What happens when some of the most prevalent sites on the internet, let alone thousands of organizations, rely on this facility? Well, it gets a little bit more attention. That is what happened on February 28, 2017. Amazon Web Services (AWS) experienced a complete outage of their U.S. East-1 S3 storage environment. An engineer doing maintenance work on the S3 storage system inaccurately entered code, removing too many storage nodes during debugging, which led to a cascading failure that affected the entire U.S. East-1 environment. In just over 24 hours of post-mortem analysis, AWS identified that this human error had caused approximately four hours of downtime.
The Cloud Remains Reliable
It’s at times like this that cloud pundits come out and share their opinions. As we start hearing everything that is wrong with this or that cloud or even cloud in general, keep in mind this could have happened in any data center – your own facility or any other provider’s. With that in mind, AWS’s commitment of 99.95 percent uptime for the year isn’t lost yet; 99.95 percent equates to about 4.38 hours of downtime a year. With this outage lasting just under 4 hours, AWS has approximately 30 minutes left in the bank.
Murphy’s Law Is Still Applicable
We have operated under the adage of Murphy’s Law for so long in IT, why do we think we can operate differently just because the physical servers aren’t ours anymore? Providers have built an architecture within zones that have great redundancy and integrity, but they have built more than one of these zones for a reason.

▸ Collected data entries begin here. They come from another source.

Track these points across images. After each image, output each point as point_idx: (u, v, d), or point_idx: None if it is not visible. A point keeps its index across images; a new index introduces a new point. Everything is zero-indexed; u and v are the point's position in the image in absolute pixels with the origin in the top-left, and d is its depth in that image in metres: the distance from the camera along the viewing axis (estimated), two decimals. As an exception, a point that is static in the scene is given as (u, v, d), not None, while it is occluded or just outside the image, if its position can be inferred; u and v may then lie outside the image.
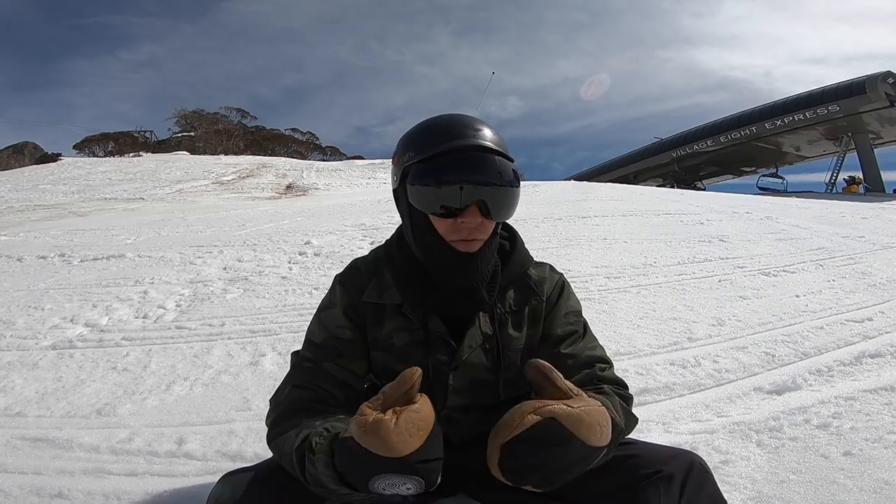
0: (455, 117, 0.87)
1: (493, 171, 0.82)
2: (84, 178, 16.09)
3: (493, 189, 0.82)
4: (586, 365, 0.89)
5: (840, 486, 1.16)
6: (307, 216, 7.34)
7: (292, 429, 0.76)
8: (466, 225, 0.83)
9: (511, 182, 0.84)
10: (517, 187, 0.85)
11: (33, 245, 5.23)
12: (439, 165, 0.82)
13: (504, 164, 0.83)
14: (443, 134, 0.84)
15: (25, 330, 2.55)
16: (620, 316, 2.51)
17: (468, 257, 0.85)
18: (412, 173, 0.84)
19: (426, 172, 0.83)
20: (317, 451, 0.66)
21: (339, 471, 0.64)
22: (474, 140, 0.83)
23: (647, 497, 0.71)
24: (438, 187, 0.82)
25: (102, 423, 1.61)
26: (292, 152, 34.64)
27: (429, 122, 0.88)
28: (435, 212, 0.83)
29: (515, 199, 0.86)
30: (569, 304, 0.97)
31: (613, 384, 0.87)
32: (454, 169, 0.82)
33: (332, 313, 0.93)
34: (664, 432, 1.45)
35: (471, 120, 0.87)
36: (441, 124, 0.86)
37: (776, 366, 1.89)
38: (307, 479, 0.68)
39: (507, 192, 0.84)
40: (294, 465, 0.69)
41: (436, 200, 0.83)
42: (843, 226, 5.62)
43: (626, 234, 4.95)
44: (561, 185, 12.96)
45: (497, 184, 0.82)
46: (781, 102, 29.02)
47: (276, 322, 2.59)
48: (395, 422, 0.59)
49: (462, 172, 0.82)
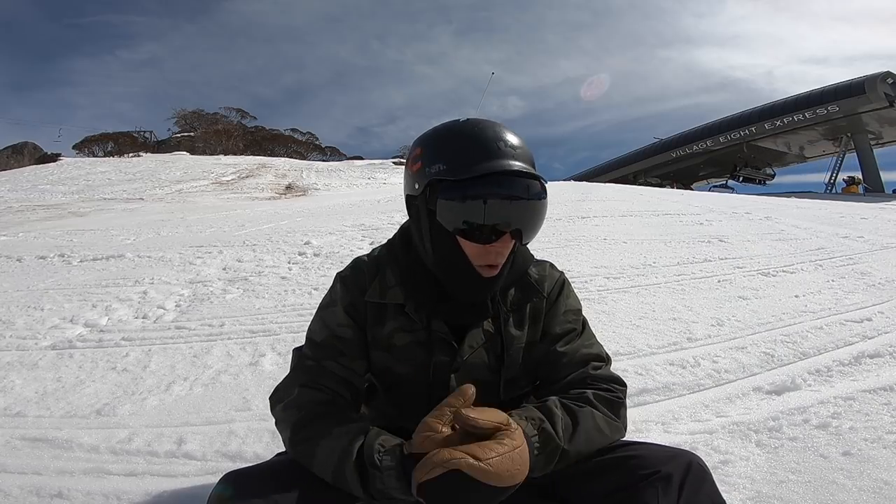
0: (487, 128, 0.82)
1: (534, 199, 0.81)
2: (83, 178, 16.10)
3: (531, 219, 0.82)
4: (581, 363, 0.89)
5: (839, 486, 1.16)
6: (307, 216, 7.34)
7: (321, 437, 0.76)
8: (498, 250, 0.81)
9: (546, 205, 0.83)
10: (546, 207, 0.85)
11: (33, 245, 5.23)
12: (481, 189, 0.78)
13: (540, 187, 0.82)
14: (481, 150, 0.80)
15: (25, 330, 2.55)
16: (620, 316, 2.52)
17: (490, 280, 0.85)
18: (444, 189, 0.80)
19: (464, 194, 0.79)
20: (384, 468, 0.69)
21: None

As you build your applications and identify internal SLA’s, you need to build a strategy to meet and exceed these expectations. This may mean leveraging multiple regions within a provider or possibly multiple providers. Just as we didn’t simply build a single data center and house our applications there in the past, we can’t take for granted that the magic of cloud will own the responsibility of keeping our applications up all the time when we leverage only one availability zone. We must use everything we have learned in the past and continue to build better best practices as we charge forward into the next generation of platforms for our environment. This is good to keep this in mind as you think about what your strategy is from here.